Drivers mentioned in this highlight film that I haven’t profiled in previous posts are:
Bob Sweikert, who bristled at suggestions that his win was a fluke became “the most active 500 winner in history”, easily winning the 1955 AAA title. He used his winnings to buy his wife and three children a “posh new home in Indianapolis”, his hometown. He was killed in a race at Milwaukee, on June 17, 1956. Just like Vukovich, his car flipped over a wall and burned.
Jimmy Davis survived his career and dominated midget racing but his third place in this race was the best he ever did at Indy.

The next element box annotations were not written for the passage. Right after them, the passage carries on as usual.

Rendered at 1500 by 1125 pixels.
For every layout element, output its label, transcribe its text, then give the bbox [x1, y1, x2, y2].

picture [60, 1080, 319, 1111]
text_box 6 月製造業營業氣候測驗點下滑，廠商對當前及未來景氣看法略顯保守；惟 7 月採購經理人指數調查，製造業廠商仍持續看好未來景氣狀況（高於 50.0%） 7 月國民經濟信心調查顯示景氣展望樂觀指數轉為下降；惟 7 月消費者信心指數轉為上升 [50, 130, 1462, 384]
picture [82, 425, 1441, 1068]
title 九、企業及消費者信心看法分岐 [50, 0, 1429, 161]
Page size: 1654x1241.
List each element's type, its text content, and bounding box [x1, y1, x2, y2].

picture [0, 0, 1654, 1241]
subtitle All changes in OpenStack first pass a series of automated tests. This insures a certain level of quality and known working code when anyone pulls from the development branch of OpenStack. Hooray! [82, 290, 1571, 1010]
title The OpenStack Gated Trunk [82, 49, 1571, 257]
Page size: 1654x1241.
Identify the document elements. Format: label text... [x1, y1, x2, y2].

Johnny Boyd competed in every Indy from 1955-66 but 3rd place, (in 1958) was the best he was able to do. He was a close friend of Sweikert’s and it was Johnny who Bob was wondering about when he asked “Who got hurt?” in his post race interview. Johnny survived Bob by 47 years.
Shorty Templeton ran at Indy five times, finishing 4th in 1961 before dying in a 1962 midget car crash.
Cal Niday survived a serious crash in the 1955 race. That his last of three Indys. He died in a vintage car race in 1988 of a heart attack after being thrown from his car at age 73.
Al Herman was another rookie in ‘55. He complete in five Indys before being killed in a crash in West Haven, CN in 1960.